Examination of rcFe clinical relevance within the ADHD200 Sample
To examine the potential of rcFe images to replicate well-established findings regarding diminished brain iron levels in ADHD participants, as well as associations with ADHD clinical features, we took advantage of the publicly-available ADHD20048. Specifically we downloaded the NeuroBureau’s Athena pipeline preprocessed fMRI data49 already coregistered to MNI template space. A total of 617 participants ranging from 7 to 21 years of age (mean = 12.34, +/- 3.20; 392 males), were entered into the analysis. rcFe images were created (see rcFe preprocessing). These rcFe images were then upsampled to 2mm iso resolution, spatially smoothed with a 4mm iso Gaussian kernel and subjected to interrogation at several levels. Phenotypic data including age, sex, handedness, diagnostic status, measures of symptom severity, and IQ were downloaded from the ADHD200 site (http://fcon_1000.projects.nitrc.org/indi/adhd200/). For the purposes of all analyses here, we collapsed across ADHD subtypes (hyperactive/impulsive, inattentive, and combined) to form a single binary ADHD diagnosis. This resulted in 226 participants with an ADHD diagnostic label and 392 TDCs.
Conceptual replication of NKI-RSI ICA analysis and ROI creation
As an initial step, we subjected the ADHD200 rcFe images to independent components analysis and manually inspected the resulting component maps for correspondence with iron-rich subcortical brain structures. We identified 3 subcortical ICA components; these roughly corresponded to the thalamus, putamen, and globus pallidus components previously identified in the NKI-RSI sample. Regions of interest were created by thresholding and binarizing these component maps.
rcFe sensitivity to ADHD status and symptomatology
Using the subcortical ROIs identified above, we extracted the mean rcFe values within each mask for each participant, and forwarded them to a series of interrogations. We first examined differences in overall rcFe intensity in each of ROIs according to ADHD status (ADHD vs. TDC) in a series of between-Ss t-test. We then investigated the utility of subcortical ROI rcFe values to predict ADHD status under logistic regression, evaluating the prediction’s receiver-operator characteristics (ROC) and area under the curve (AUC). Finally, we examined whether subcortical rcFe ROI values were predictive of ADHD symptomatology in ADHD and TDC participants.

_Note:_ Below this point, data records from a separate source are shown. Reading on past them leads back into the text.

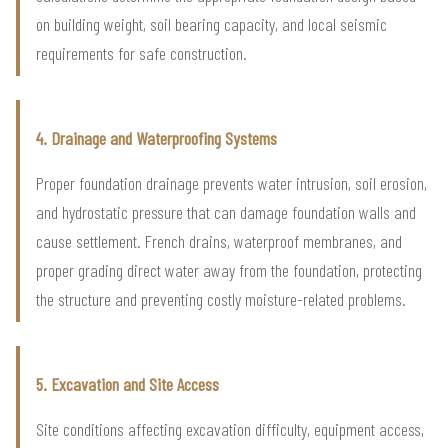
on building weight, soil bearing capacity, and local seismic
requirements for safe construction.
4. Drainage and Waterproofing Systems
Proper foundation drainage prevents water intrusion, soil erosion,
and hydrostatic pressure that can damage foundation walls and
cause settlement. French drains, waterproof membranes, and
proper grading direct water away from the foundation, protecting
the structure and preventing costly moisture-related problems.
5. Excavation and Site Access
Site conditions affecting excavation difficulty, equipment access,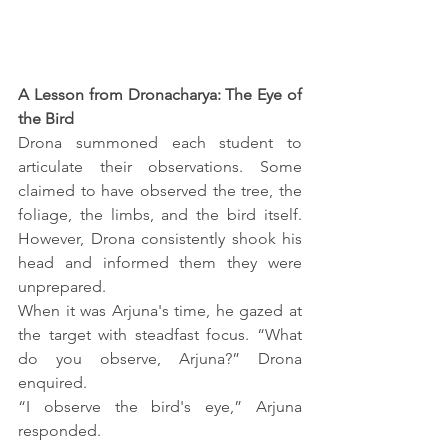
A Lesson from Dronacharya: The Eye of 
the Bird
Drona summoned each student to 
articulate their observations. Some 
claimed to have observed the tree, the 
foliage, the limbs, and the bird itself. 
However, Drona consistently shook his 
head and informed them they were 
unprepared.
When it was Arjuna's time, he gazed at 
the target with steadfast focus. “What 
do you observe, Arjuna?” Drona 
enquired.
“I observe the bird's eye,” Arjuna 
responded.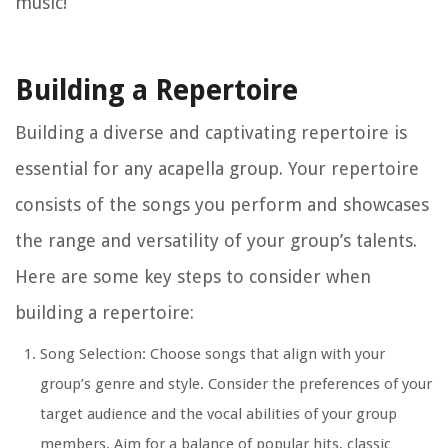
music!
Building a Repertoire
Building a diverse and captivating repertoire is
essential for any acapella group. Your repertoire
consists of the songs you perform and showcases
the range and versatility of your group’s talents.
Here are some key steps to consider when
building a repertoire:
Song Selection: Choose songs that align with your
group’s genre and style. Consider the preferences of your
target audience and the vocal abilities of your group
members. Aim for a balance of popular hits, classic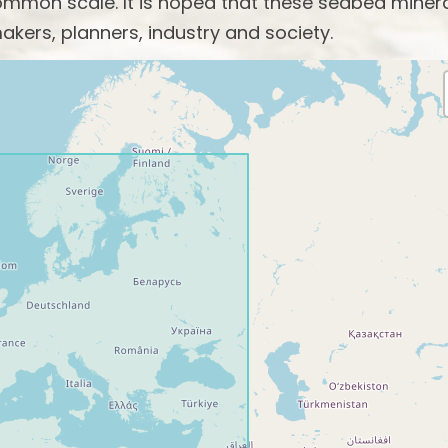
mon scale. It is hoped that these seabed miner
akers, planners, industry and society.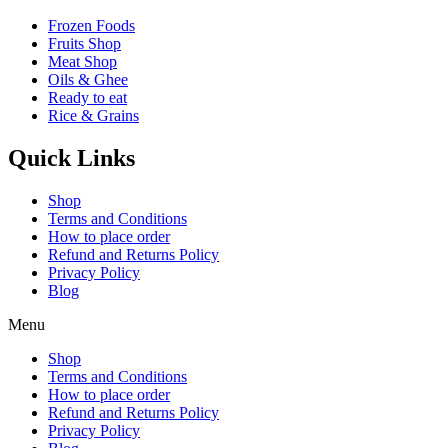
Frozen Foods
Fruits Shop
Meat Shop
Oils & Ghee
Ready to eat
Rice & Grains
Quick Links
Shop
Terms and Conditions
How to place order
Refund and Returns Policy
Privacy Policy
Blog
Menu
Shop
Terms and Conditions
How to place order
Refund and Returns Policy
Privacy Policy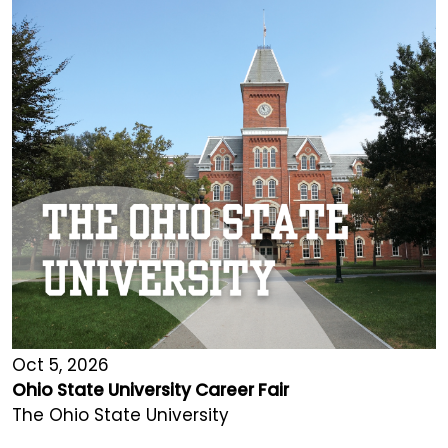
Oct 5, 2026
Ohio State University Career Fair
The Ohio State University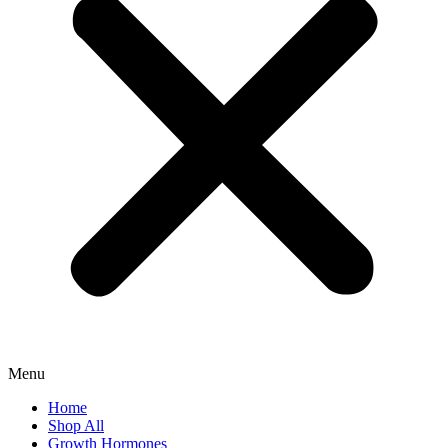
Menu
Home
Shop All
Growth Hormones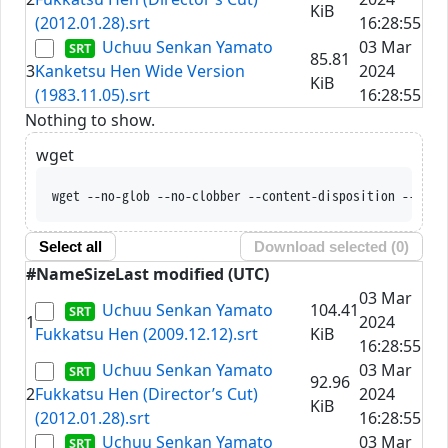
KiB
(2012.01.28).srt
16:28:55
Uchuu Senkan Yamato
03 Mar
85.81
3
Kanketsu Hen Wide Version
2024
KiB
(1983.11.05).srt
16:28:55
Nothing to show.
wget
wget --no-glob --no-clobber --content-disposition --trus
Select all
Download selected (
0
)
#
Name
Size
Last modified (UTC)
03 Mar
Uchuu Senkan Yamato
104.41
1
2024
Fukkatsu Hen (2009.12.12).srt
KiB
16:28:55
Uchuu Senkan Yamato
03 Mar
92.96
2
Fukkatsu Hen (Director’s Cut)
2024
KiB
(2012.01.28).srt
16:28:55
Uchuu Senkan Yamato
03 Mar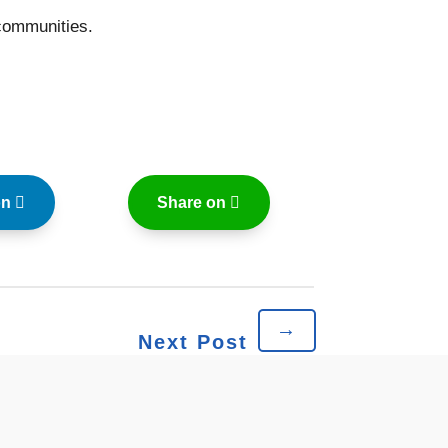
communities.
on
Share on
→
Next Post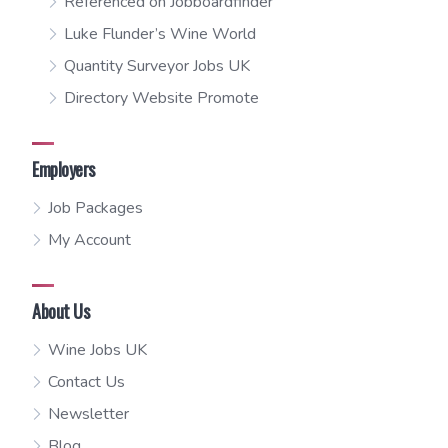
Referenced on Jobboardfinder
Luke Flunder’s Wine World
Quantity Surveyor Jobs UK
Directory Website Promote
Employers
Job Packages
My Account
About Us
Wine Jobs UK
Contact Us
Newsletter
Blog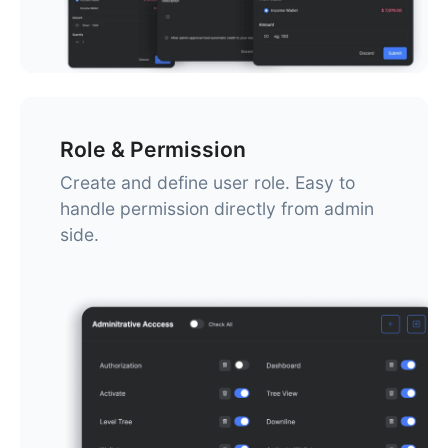
Role & Permission
Create and define user role. Easy to
handle permission directly from admin
side.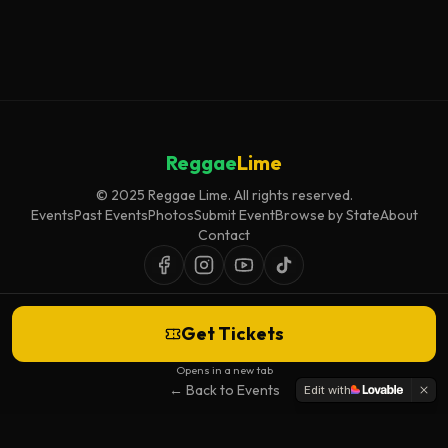
Reggae
Lime
© 2025 Reggae Lime. All rights reserved.
Events
Past Events
Photos
Submit Event
Browse by State
About
Contact
Get Tickets
Event listings are curated for accuracy and relevance. Inclusion does not
imply endorsement.
Opens in a new tab
← Back to Events
Edit with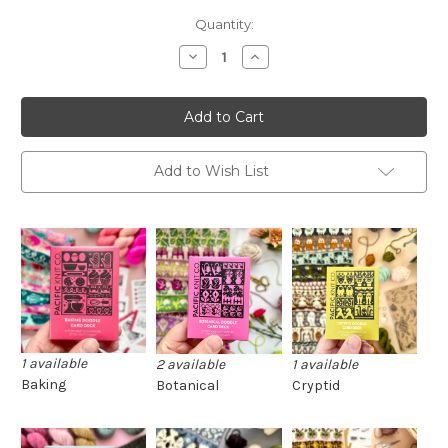
Current
Quantity:
Stock:
Decrease
Increase
Quantity
Quantity
of
of
Pacific
Pacific
Knit
Knit
Co.
Co.
Doodle
Doodle
Decks
Decks
(half
(half
Add to Wish List
decks)
decks)
1 available
2 available
1 available
Baking
Botanical
Cryptid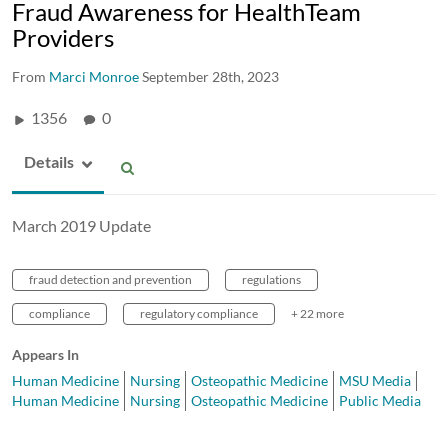
Fraud Awareness for HealthTeam
Providers
From
Marci Monroe
September 28th, 2023
1356
0
Details
March 2019 Update
fraud detection and prevention
regulations
compliance
regulatory compliance
+ 22 more
Appears In
Human Medicine
Nursing
Osteopathic Medicine
MSU Media
Human Medicine
Nursing
Osteopathic Medicine
Public Media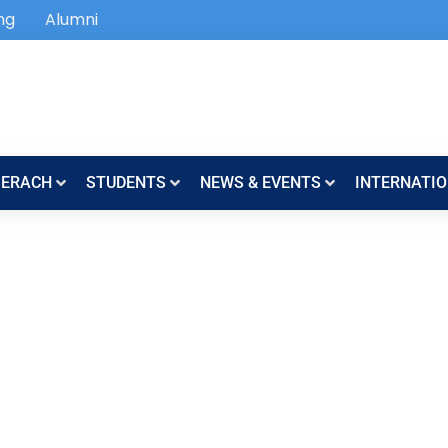
ng
Alumni
SERACH
STUDENTS
NEWS & EVENTS
INTERNATIO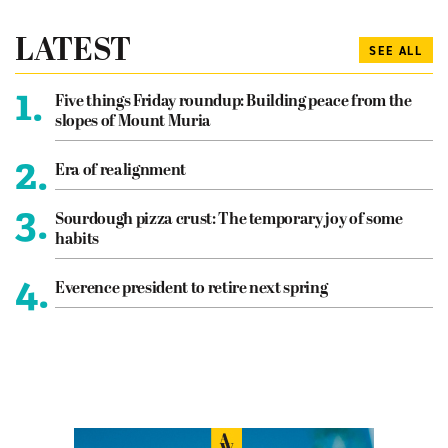
LATEST
SEE ALL
1.
Five things Friday roundup: Building peace from the
slopes of Mount Muria
2.
Era of realignment
3.
Sourdough pizza crust: The temporary joy of some
habits
4.
Everence president to retire next spring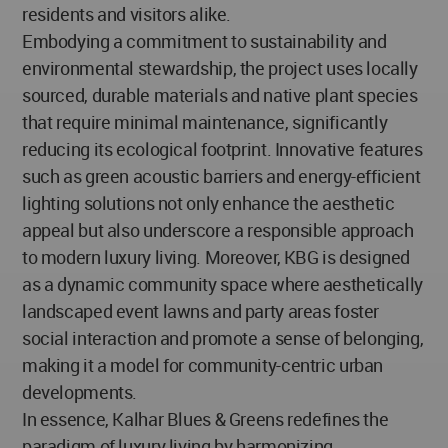
residents and visitors alike.
Embodying a commitment to sustainability and
environmental stewardship, the project uses locally
sourced, durable materials and native plant species
that require minimal maintenance, significantly
reducing its ecological footprint. Innovative features
such as green acoustic barriers and energy-efficient
lighting solutions not only enhance the aesthetic
appeal but also underscore a responsible approach
to modern luxury living. Moreover, KBG is designed
as a dynamic community space where aesthetically
landscaped event lawns and party areas foster
social interaction and promote a sense of belonging,
making it a model for community-centric urban
developments.
In essence, Kalhar Blues & Greens redefines the
paradigm of luxury living by harmonizing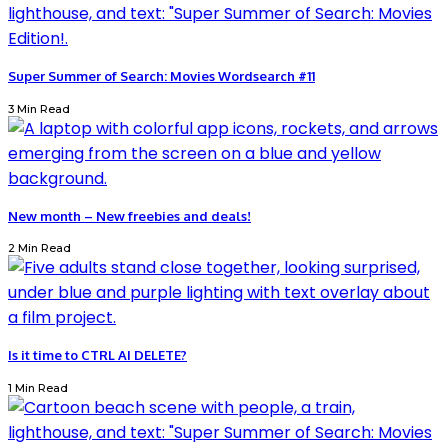
Super Summer of Search: Movies Wordsearch #11
3 Min Read
New month – New freebies and deals!
2 Min Read
Is it time to CTRL AI DELETE?
1 Min Read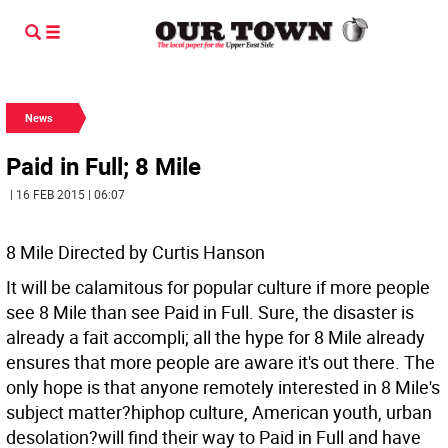
News
Paid in Full; 8 Mile
| 16 FEB 2015 | 06:07
8 Mile Directed by Curtis Hanson
It will be calamitous for popular culture if more people
see 8 Mile than see Paid in Full. Sure, the disaster is
already a fait accompli; all the hype for 8 Mile already
ensures that more people are aware it's out there. The
only hope is that anyone remotely interested in 8 Mile's
subject matter?hiphop culture, American youth, urban
desolation?will find their way to Paid in Full and have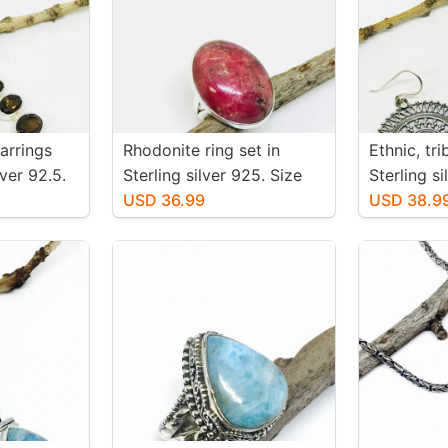
arrings
Rhodonite ring set in
Ethnic, tr
iver 92.5.
Sterling silver 925. Size
Sterling s
 topaz
-6. Natural pink rhodonite
USD 36.99
earrings. 
USD 38.9
 inch
stone. Solid silver
-36mm. We
 mtached
pair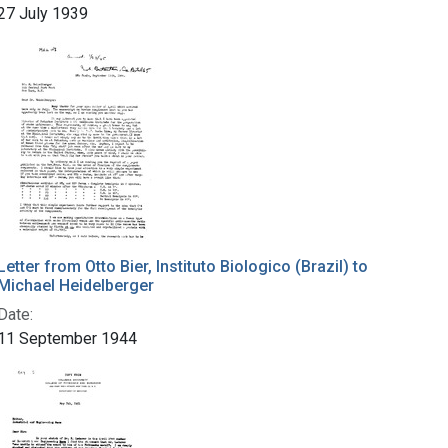
27 July 1939
Letter from Otto Bier, Instituto Biologico (Brazil) to
Michael Heidelberger
Date:
11 September 1944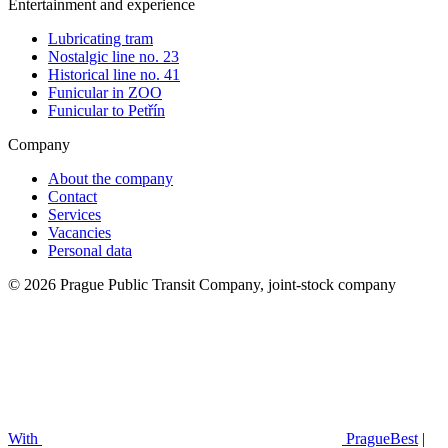
Entertainment and experience
Lubricating tram
Nostalgic line no. 23
Historical line no. 41
Funicular in ZOO
Funicular to Petřín
Company
About the company
Contact
Services
Vacancies
Personal data
© 2026 Prague Public Transit Company, joint-stock company
With
PragueBest
|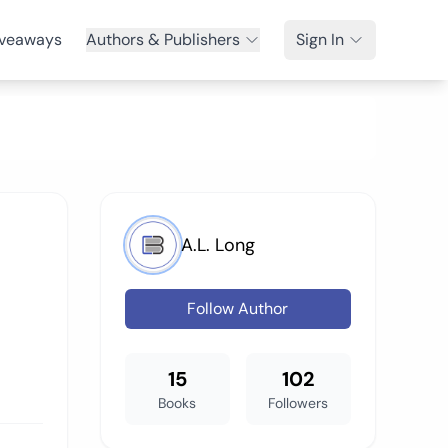
veaways
Authors & Publishers
Sign In
A.L. Long
Follow Author
15
102
Books
Followers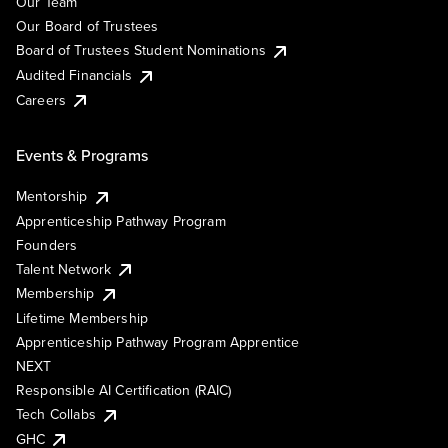
Our Team
Our Board of Trustees
Board of Trustees Student Nominations
Audited Financials
Careers
Events & Programs
Mentorship
Apprenticeship Pathway Program
Founders
Talent Network
Membership
Lifetime Membership
Apprenticeship Pathway Program Apprentice
NEXT
Responsible AI Certification (RAIC)
Tech Collabs
GHC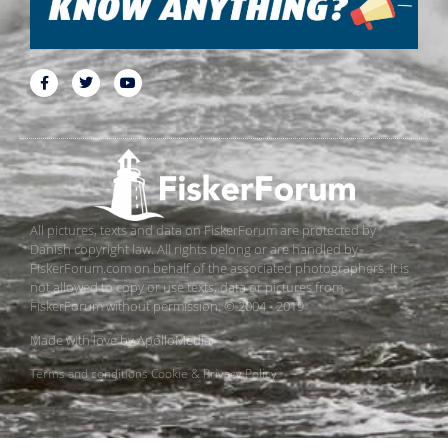
All pictures, texts and data on FiskerForum are protected by
Danish copyright law. All rights belong or are handled by
FiskerForum.com on behalf of the associated photographers. It is
not allowed to copy or use texts, data or pictures from
FiskerForum without permission. © 2004 - 2019
Made with love by
ApolloMedia
Terms and conditions
Cookie & Privacy Policy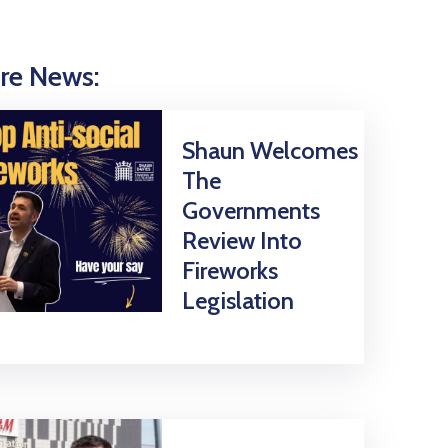
re News:
Shaun Welcomes
The
Governments
Review Into
Fireworks
Legislation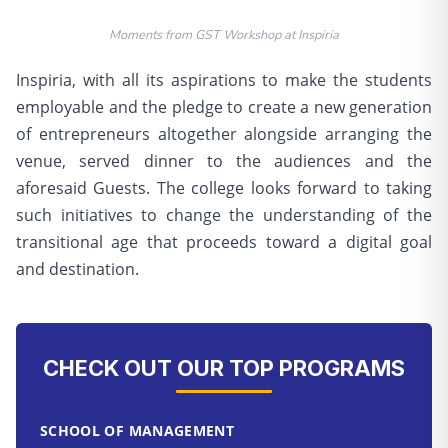
Moments from GST Workshop at Inspiria
Inspiria, with all its aspirations to make the students
employable and the pledge to create a new generation
of entrepreneurs altogether alongside arranging the
venue, served dinner to the audiences and the
aforesaid Guests. The college looks forward to taking
such initiatives to change the understanding of the
transitional age that proceeds toward a digital goal
and destination.
CHECK OUT OUR TOP PROGRAMS
SCHOOL OF MANAGEMENT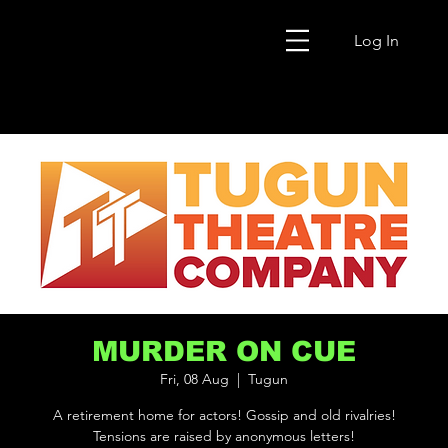
Log In
MURDER ON CUE
Fri, 08 Aug
  |  
Tugun
A retirement home for actors! Gossip and old rivalries!
Tensions are raised by anonymous letters!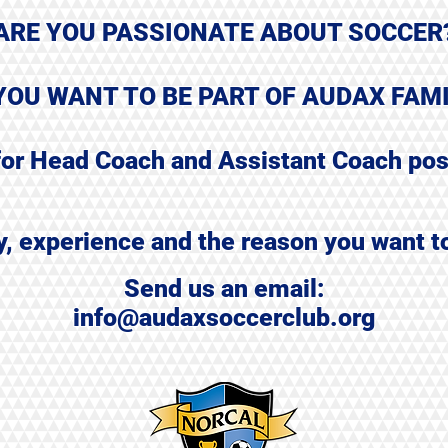
ARE YOU PASSIONATE ABOUT SOCCER
YOU WANT TO BE PART OF AUDAX FAM
for Head Coach and Assistant Coach pos
ry, experience
and the reason you want t
Send us an email:
info@audaxsoccerclub.org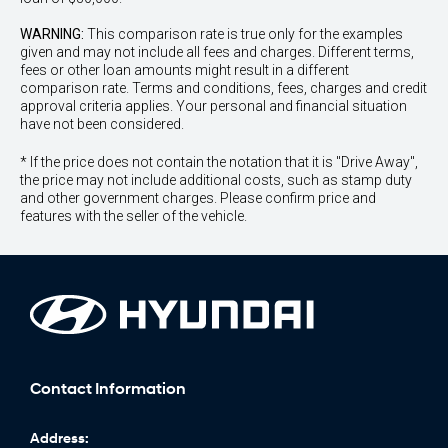
WARNING:
This comparison rate is true only for the examples
given and may not include all fees and charges. Different terms,
fees or other loan amounts might result in a different
comparison rate. Terms and conditions, fees, charges and credit
approval criteria applies. Your personal and financial situation
have not been considered.
* If the price does not contain the notation that it is "Drive Away",
the price may not include additional costs, such as stamp duty
and other government charges. Please confirm price and
features with the seller of the vehicle.
Contact Information
Address: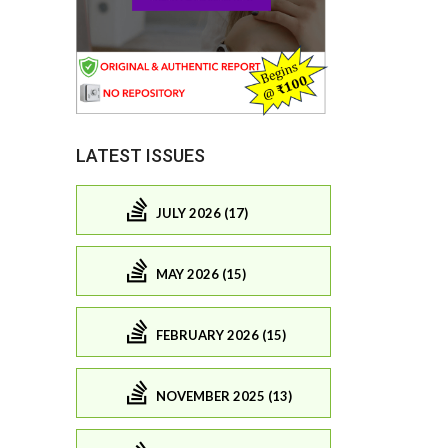
LATEST ISSUES
JULY 2026 (17)
MAY 2026 (15)
FEBRUARY 2026 (15)
NOVEMBER 2025 (13)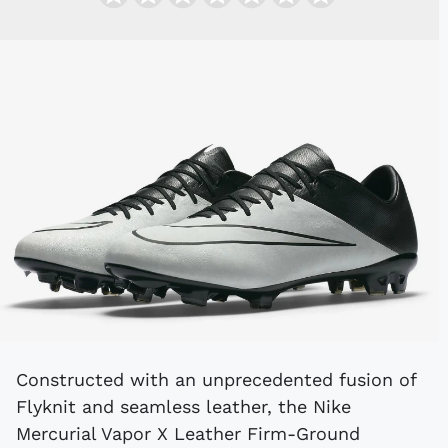
Constructed with an unprecedented fusion of
Flyknit and seamless leather, the Nike
Mercurial Vapor X Leather Firm-Ground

rcFe, age, and IQ in the larger NKI-RSI
We extracted rcFe values for each of 3 subcortical ROIs identified via ICA in the NKI-RSI sample from each of the 1354 participants described previously. These, along with age and the full scale IQ score from the NKI-RSI phenotypic battery, were forwarded for analysis via varying coefficient model framework41 predicting the relationship between each of the subcortical rcFe values and IQ performance as a function of age. As a secondary illustration of the pattern, we split the sample into three groups by age: child (6-17), adult (18-45), and older (46-86), and computed the correlation between mean rcFe ROI values and IQ.